Beyond that, though, this television appearance was an interesting play on the part of the military. Many have observed that the Honduran military's support is what will keep a president afloat through this crisis, be it Micheletti's government or the return of Zelaya. Bloggers have generally agreed that the military's strength and support is central to the outcome of this crisis. However, coming on television and trying to defend yourself as an institution with any and every explanation and defense you can hurl and hope will stick ("We were just obeying the constitution!" "We don't want to hurt the poor!" "We're saving the world from Chavez!" "It wasn't a coup - if it were, we would have arrested and killed a lot more people!") isn't exactly the sign of a powerful institution that has the final say. This isn't to say the military isn't important in the way these events have played out and will play out; certainly, the military will be important, for, as they've already demonstrated, they have the power, legitimate or not, to remove a president if they disagree with his actions. Still, in the past, you would see militaries pull this kind of move and not seem nearly as panicked in defending themselves (see: Chile in 1973; Brazil in 1964; Argentina multiple times; El Salvador and Guatemala in the 1980s; etc.). This television appearance had a far greater defensive attitude than any I remember historically seeing, and I think it indicates that, while the military is indeed still a major actor in these events, its power as an institution is dulled somewhat.
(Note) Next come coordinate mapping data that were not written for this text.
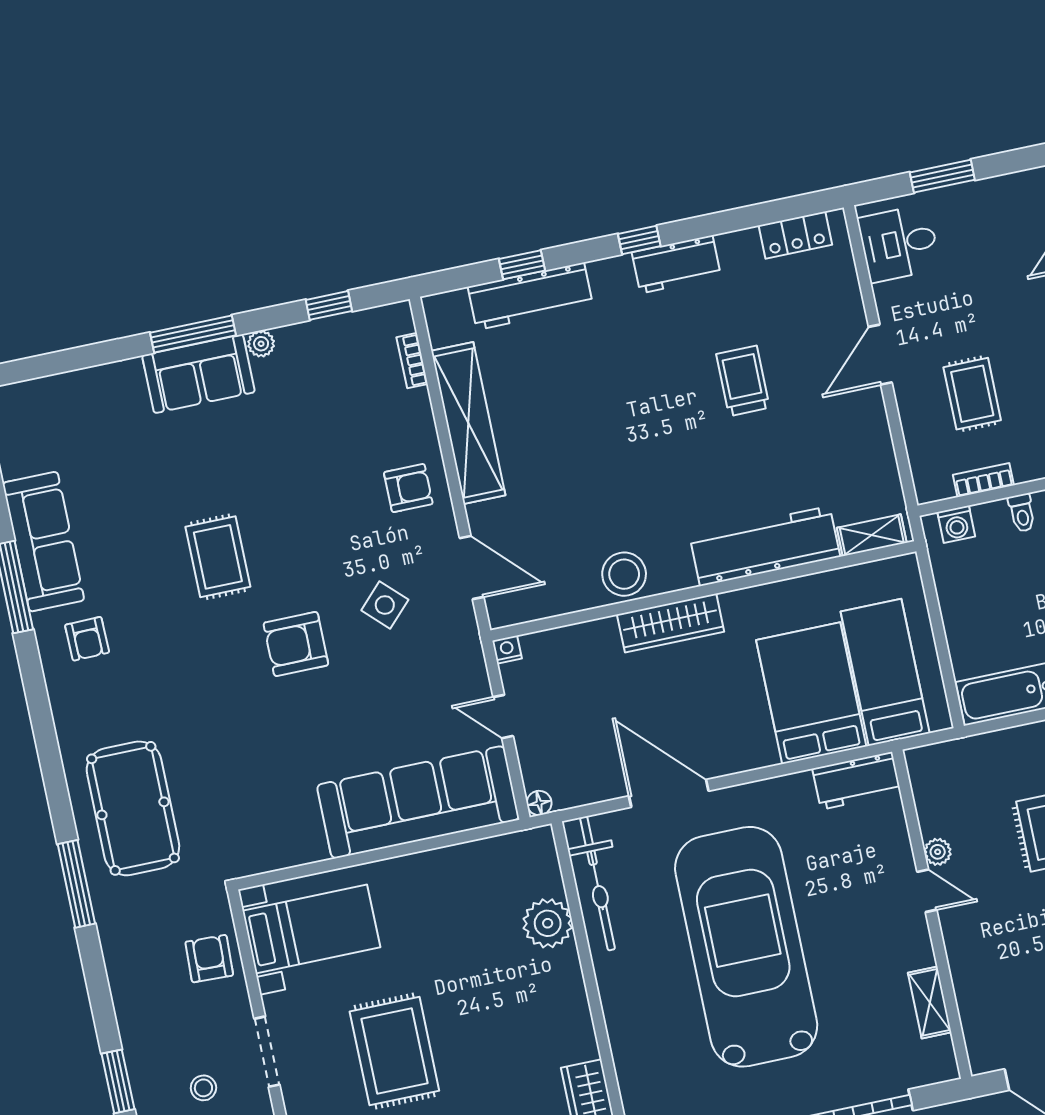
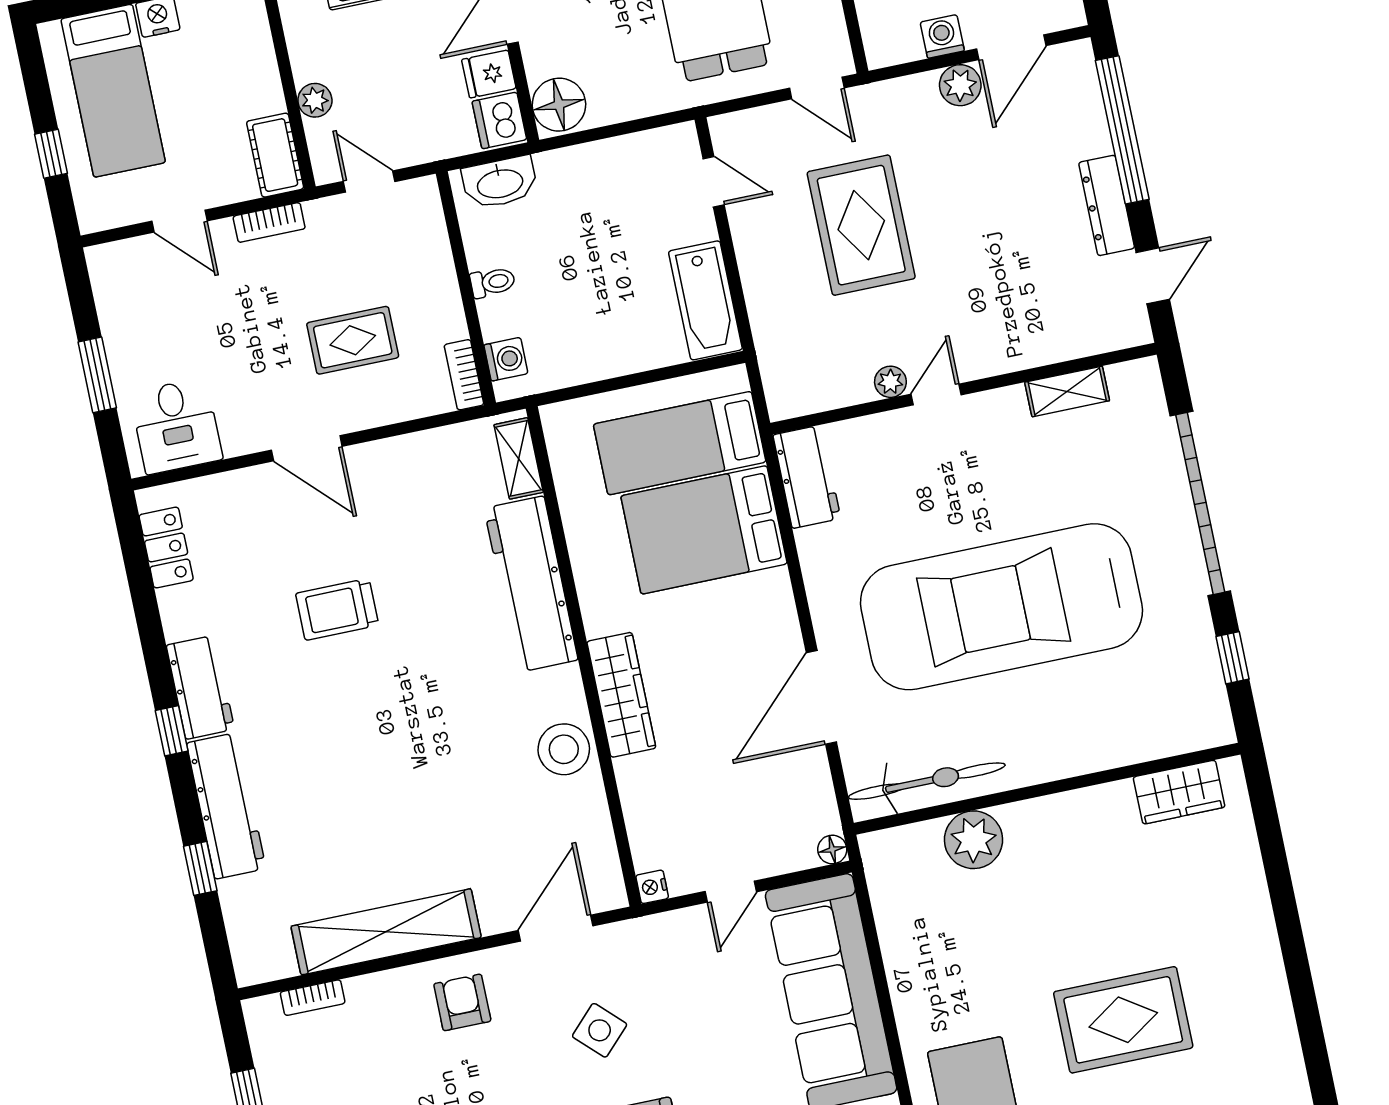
workbench: (530, 296) -> (226, 806), moved
bookcase: (983, 480) -> (464, 375), moved

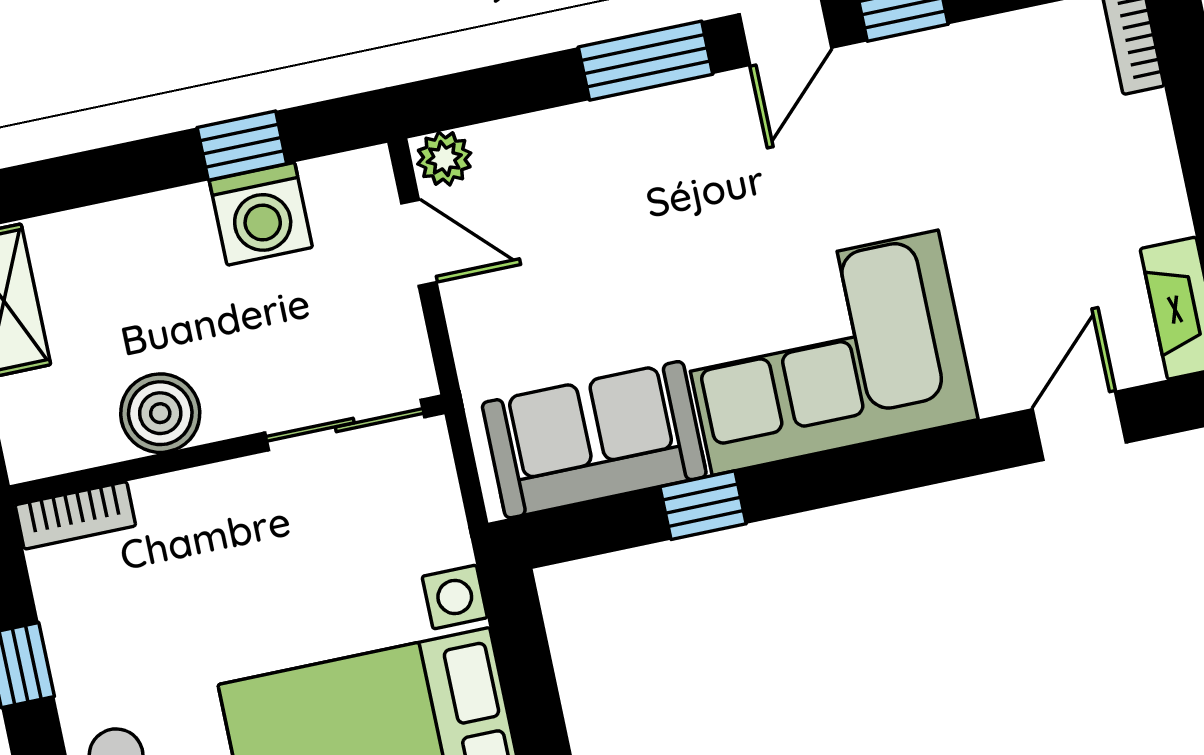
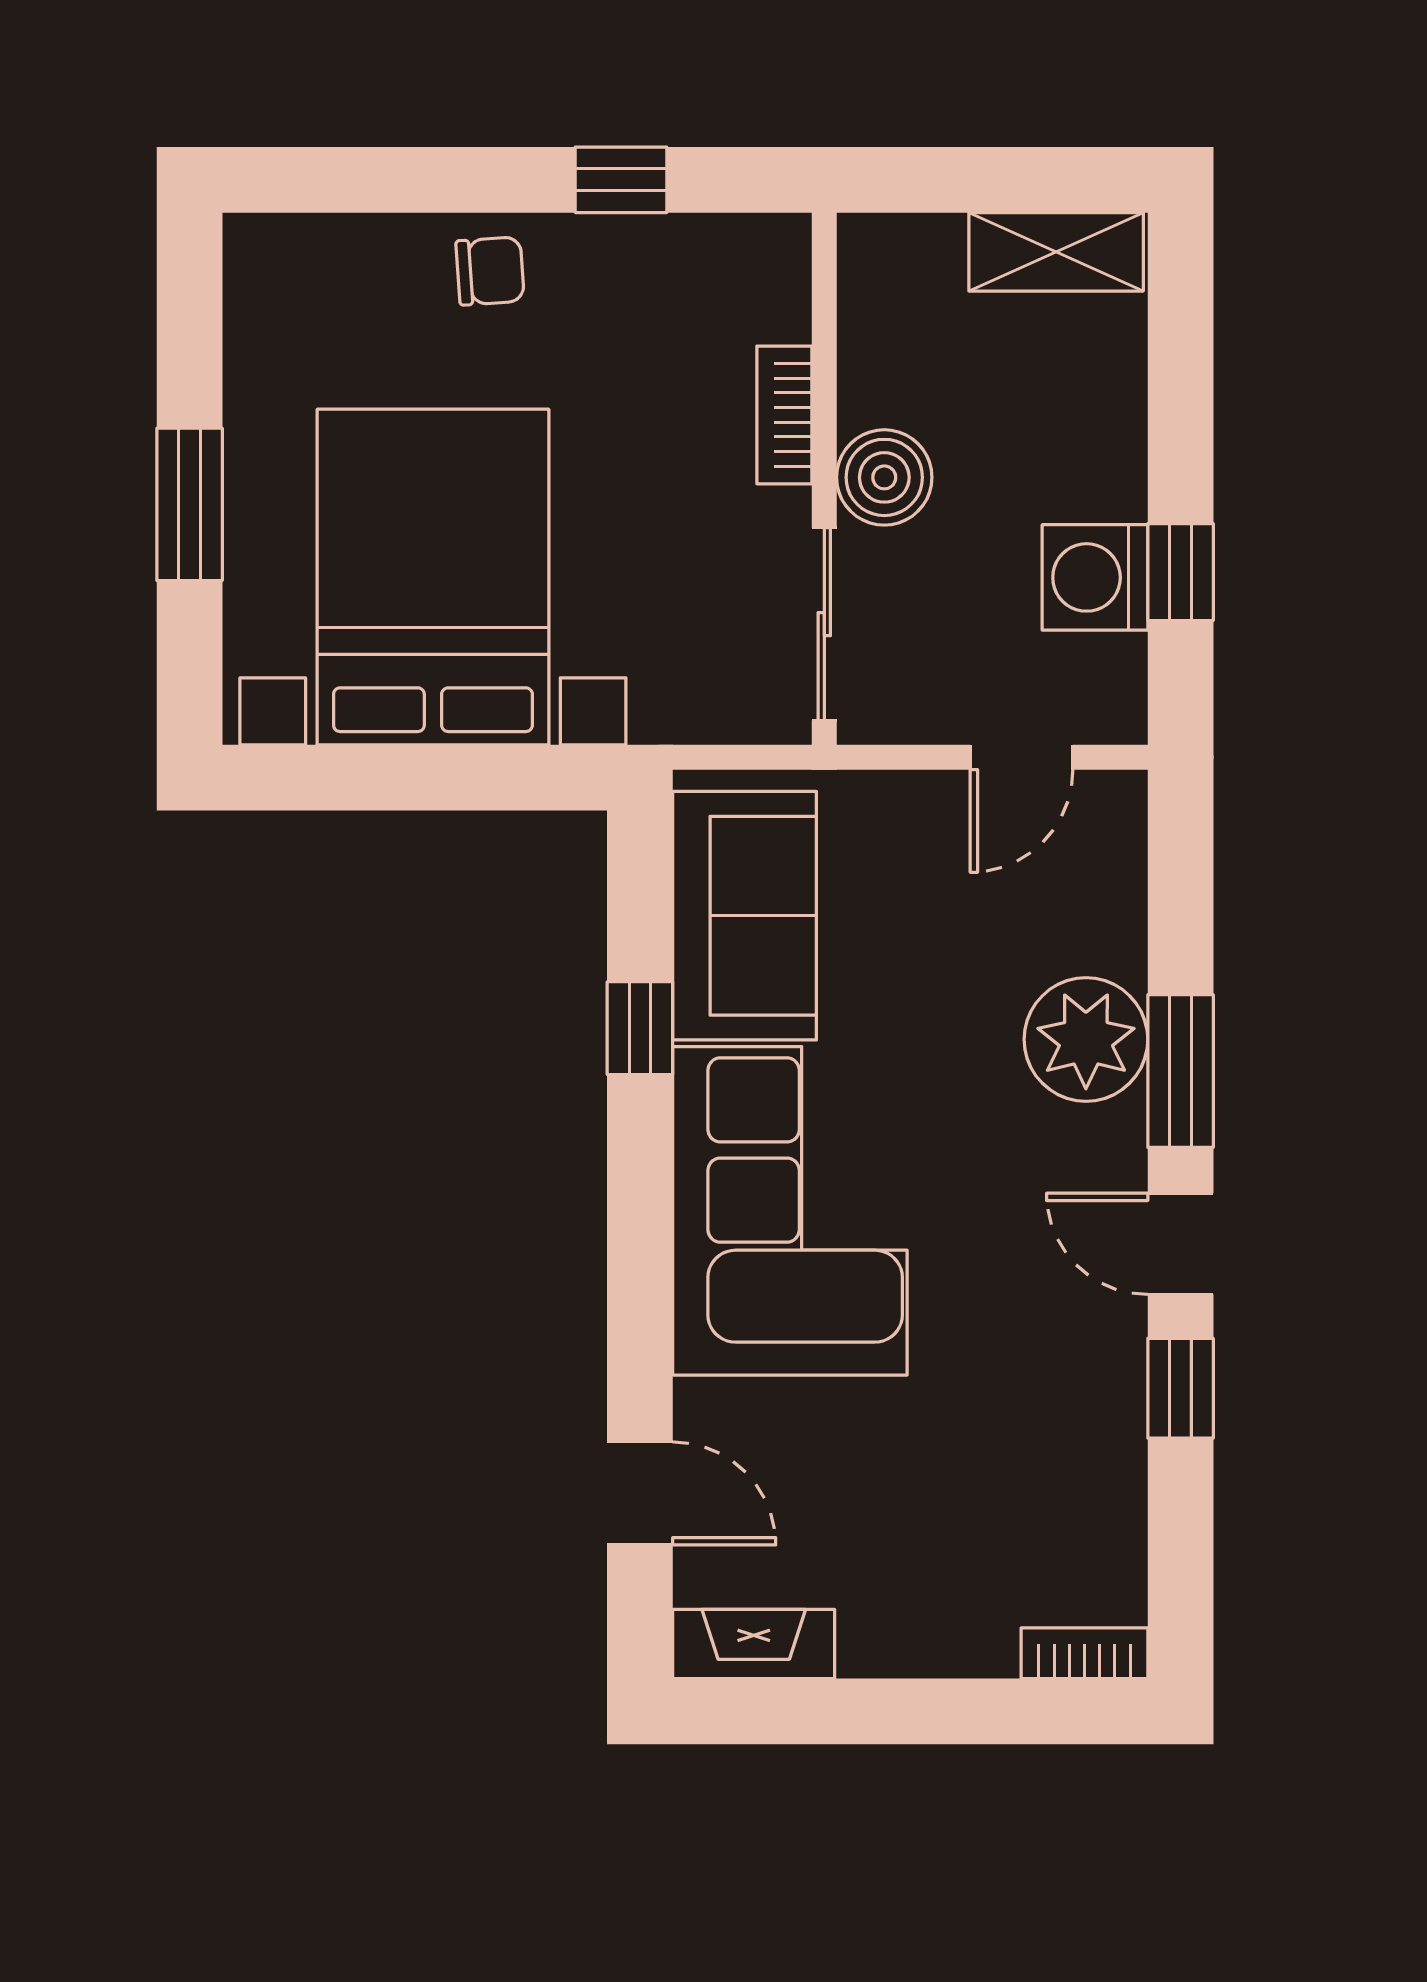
plant: (444, 159) -> (1086, 1039), moved, width x1.87, depth x1.87
boiler: (160, 413) -> (884, 477), moved
bookcase: (75, 515) -> (784, 415), moved

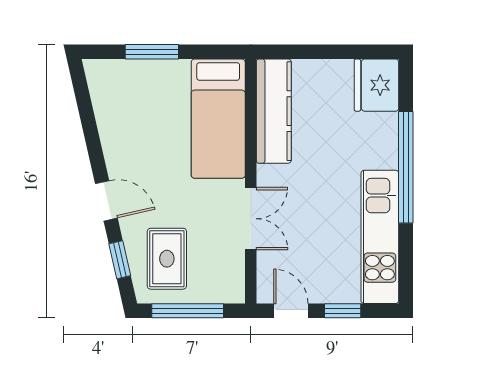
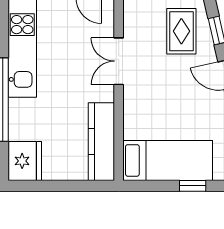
window: (152, 52) -> (193, 186), width x0.67
bed: (218, 119) -> (168, 160), moved, turned 90

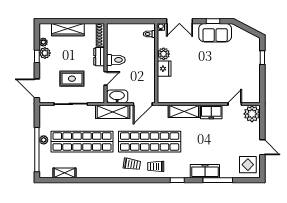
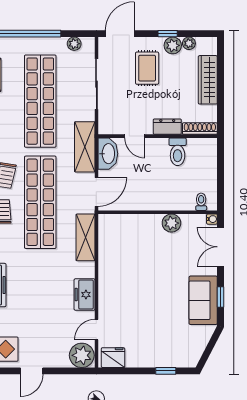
toilet: (116, 60) -> (178, 152), moved
fridge: (164, 69) -> (113, 358), moved, turned 180
rug: (72, 79) -> (147, 68), moved
door: (143, 104) -> (96, 192), swing flipped
door: (235, 104) -> (96, 330), swing flipped
shelving: (184, 111) -> (85, 237), moved
plant: (44, 140) -> (74, 44), moved

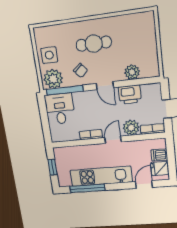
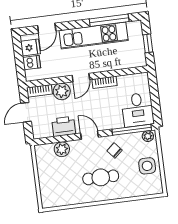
plant: (53, 79) -> (148, 136), width x0.53, depth x0.53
This leads into a second point. While the Cold War analogy in reference to the "save the world from socialism/communism" rhetoric is straight out of the Cold War (and out of more basic "our good vs. their evil" rhetoric since time immemorial), we have to be careful not to stretch that analogy too far. One anonymous, high-ranking member of the Honduran defense ministry commented that “In the end, there is a chance that the civilians will all kiss and make up, and the military is going to be held as the bad guys. [...] These guys are worried. They are worried about going to jail.”

If this were the Cold War, these guys wouldn't be remotely worried about going to jail; they'd be celebrating their acts, flaunting it in front of the world, and rounding up thousands of "subversives." The only way jail would possibly cross their minds is if there was a tendency within the military for a counter-coup to install even more hard-line leaders. They wouldn't be nearly pleading their case on television in an effort to not come off looking like the perpetrators of a crime; they would be defiantly and aggressively stating why they did what was essential for the "good of the nation." This not only shows how tenuous the military's position is in this whole situation (even as it remains a central actor); it shows how much things have changed since the Cold War.

Again, none of this is to say that the Honduran military is an ineffective force in the way events from here on out play out, nor to suggest that the military was clumsily lucky in the coup; it knew what it was doing, and did so efficiently. However, it would be equally wrong to suggest that the military will be the final arbiter of how things work out from this point onward. Whoever ends up leading Honduras will probably need to at least know that he/she has not antagonized the military to the point that it would just repeat with him/her what it did with Zelaya. But the fact that neither Zelaya nor Micheletti is working closely with the military, despite the latter coming to power thanks to the military and the former's return being accepted by the military when the Honduran armed forces accepted the (failed) Arias accords' term, seems to indicate that the military is nowhere near as monolithically-powerful as some would portray it. The recent appearance on television has just served to reinforce the fact that, while the military will continue to be involved either tacitly or explicitly in the politics of Honduras through the rest of this crisis, it is far from the final arbiter on the fate of Honduras.